▶ [Data records]:

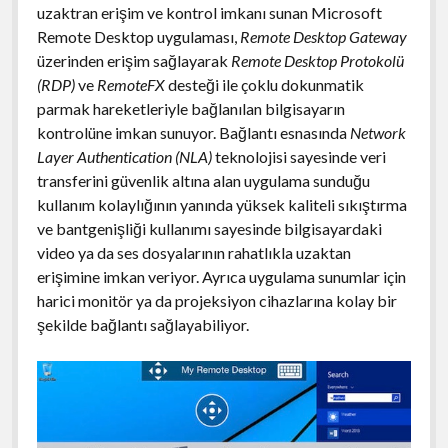
uzaktran erişim ve kontrol imkanı sunan Microsoft
Remote Desktop uygulaması,
Remote Desktop Gateway
üzerinden erişim sağlayarak
Remote Desktop Protokolü
(RDP)
ve
RemoteFX
desteği ile çoklu dokunmatik
parmak hareketleriyle bağlanılan bilgisayarın
kontrolüne imkan sunuyor. Bağlantı esnasında
Network
Layer Authentication (NLA)
teknolojisi sayesinde veri
transferini güvenlik altına alan uygulama sunduğu
kullanım kolaylığının yanında yüksek kaliteli sıkıştırma
ve bantgenişliği kullanımı sayesinde bilgisayardaki
video ya da ses dosyalarının rahatlıkla uzaktan
erişimine imkan veriyor. Ayrıca uygulama sunumlar için
harici monitör ya da projeksiyon cihazlarına kolay bir
şekilde bağlantı sağlayabiliyor.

▶ [Assignment]: Copy all records exactly; omit images.

▶ [Completed exercise]:
uzaktran erişim ve kontrol imkanı sunan Microsoft
Remote Desktop uygulaması,
Remote Desktop Gateway
üzerinden erişim sağlayarak
Remote Desktop Protokolü
(RDP)
ve
RemoteFX
desteği ile çoklu dokunmatik
parmak hareketleriyle bağlanılan bilgisayarın
kontrolüne imkan sunuyor. Bağlantı esnasında
Network
Layer Authentication (NLA)
teknolojisi sayesinde veri
transferini güvenlik altına alan uygulama sunduğu
kullanım kolaylığının yanında yüksek kaliteli sıkıştırma
ve bantgenişliği kullanımı sayesinde bilgisayardaki
video ya da ses dosyalarının rahatlıkla uzaktan
erişimine imkan veriyor. Ayrıca uygulama sunumlar için
harici monitör ya da projeksiyon cihazlarına kolay bir
şekilde bağlantı sağlayabiliyor.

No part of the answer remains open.